____ Passage

Usery v. Johnson

Decision Date19 August 1977
Docket NumberNo. A3-75-111.,A3-75-111.
PartiesW. J. USERY, Jr., Secretary of Labor (Successor to John T. Dunlop Resigned), United States Department of Labor, Plaintiff, v. Horace JOHNSON and Northern School Supply Co., a corporation, Defendant.
CourtU.S. District Court — District of South Dakota

Harold O. Bullis, U. S. Atty., Fargo, N. D., for plaintiff; William J. Kilberg, Sol. of Labor, U. S. Dept. of Labor, Washington, D. C., T. A. Housh, Jr., Regional Sol., U. S. Dept. of Labor, Kansas City, Mo., Henry C. Mahlman, Associate Regional Sol., U. S. Dept. of Labor, Denver, Colo., of counsel.

Armond G. Erickson, Tenneson, Serkland, Lundberg & Erickson, Ltd., Fargo, N. D., for defendant.

ORDER

BENSON, Chief Judge.

This action was brought by the Secretary of Labor (Secretary) under the Fair Labor Standards Act of 1938, as amended, 29 U.S.C. §§ 201 et seq., to enjoin alleged wage discrimination on the basis of sex and to recover for female employees of Defendant Northern School Supply Co. (Northern)1 the difference between their wages and the wages of two male employees allegedly doing equal work while employed by Defendant.2 Northern denies the charge and defends any wage variances on the grounds that "differences in compensation are due to additional duties and capacities in which the people hired render service." The case was tried to the court, and taken under advisement after the evidence was in.

________

• What you are asked to do
Update the court order by restating it from "PartiesW. J. USERY, Jr., Secretary" up to and including "Colo., of counsel.", with "Northern School Supply Co." swapped for "Northern School Supply Company".

____ Given entries

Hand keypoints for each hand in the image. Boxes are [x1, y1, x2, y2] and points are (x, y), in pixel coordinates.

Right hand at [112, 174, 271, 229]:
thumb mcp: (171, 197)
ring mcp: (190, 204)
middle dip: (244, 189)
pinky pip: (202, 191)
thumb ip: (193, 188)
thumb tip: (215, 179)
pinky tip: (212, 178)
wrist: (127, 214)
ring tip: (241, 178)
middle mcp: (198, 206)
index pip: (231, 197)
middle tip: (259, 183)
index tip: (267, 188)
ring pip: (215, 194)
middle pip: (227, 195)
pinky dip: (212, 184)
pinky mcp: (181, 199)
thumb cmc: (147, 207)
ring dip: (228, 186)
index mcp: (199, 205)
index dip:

________
____ Given entries

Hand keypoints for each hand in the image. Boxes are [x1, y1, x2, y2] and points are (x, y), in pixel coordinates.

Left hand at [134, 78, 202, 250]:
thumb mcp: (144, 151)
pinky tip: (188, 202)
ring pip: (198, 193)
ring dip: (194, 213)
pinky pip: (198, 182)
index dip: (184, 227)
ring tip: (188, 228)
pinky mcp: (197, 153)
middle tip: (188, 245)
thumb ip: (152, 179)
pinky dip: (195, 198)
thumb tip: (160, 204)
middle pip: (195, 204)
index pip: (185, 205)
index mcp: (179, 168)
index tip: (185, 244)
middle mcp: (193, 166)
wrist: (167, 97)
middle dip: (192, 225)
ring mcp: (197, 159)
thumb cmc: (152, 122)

________
____ Given entries

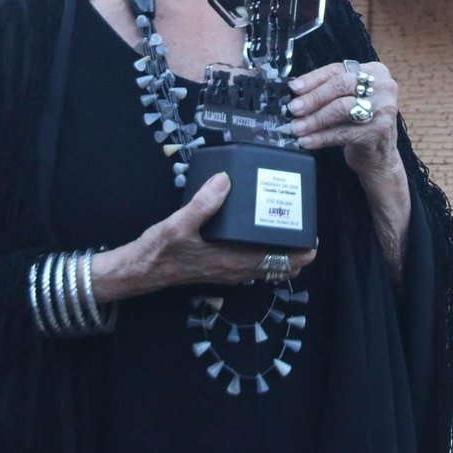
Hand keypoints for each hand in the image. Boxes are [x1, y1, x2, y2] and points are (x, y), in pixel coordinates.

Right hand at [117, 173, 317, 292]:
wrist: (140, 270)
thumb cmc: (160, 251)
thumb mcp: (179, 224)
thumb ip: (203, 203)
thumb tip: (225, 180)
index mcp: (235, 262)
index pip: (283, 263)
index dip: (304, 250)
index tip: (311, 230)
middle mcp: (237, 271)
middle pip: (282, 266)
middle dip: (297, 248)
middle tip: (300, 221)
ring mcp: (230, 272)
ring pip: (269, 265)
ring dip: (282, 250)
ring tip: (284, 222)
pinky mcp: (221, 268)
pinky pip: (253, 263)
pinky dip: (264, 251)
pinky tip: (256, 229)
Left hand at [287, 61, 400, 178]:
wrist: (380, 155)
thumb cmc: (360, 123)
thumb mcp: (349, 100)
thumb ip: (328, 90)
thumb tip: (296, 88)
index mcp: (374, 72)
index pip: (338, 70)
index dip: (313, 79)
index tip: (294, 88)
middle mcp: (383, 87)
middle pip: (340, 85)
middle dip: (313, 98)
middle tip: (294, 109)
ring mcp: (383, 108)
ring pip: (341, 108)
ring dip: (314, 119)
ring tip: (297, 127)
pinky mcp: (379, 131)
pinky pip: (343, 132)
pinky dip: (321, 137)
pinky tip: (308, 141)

________

• Expected output
PartiesW. J. USERY, Jr., Secretary of Labor (Successor to John T. Dunlop Resigned), United States Department of Labor, Plaintiff, v. Horace JOHNSON and Northern School Supply Company, a corporation, Defendant.
CourtU.S. District Court — District of South Dakota

Harold O. Bullis, U. S. Atty., Fargo, N. D., for plaintiff; William J. Kilberg, Sol. of Labor, U. S. Dept. of Labor, Washington, D. C., T. A. Housh, Jr., Regional Sol., U. S. Dept. of Labor, Kansas City, Mo., Henry C. Mahlman, Associate Regional Sol., U. S. Dept. of Labor, Denver, Colo., of counsel.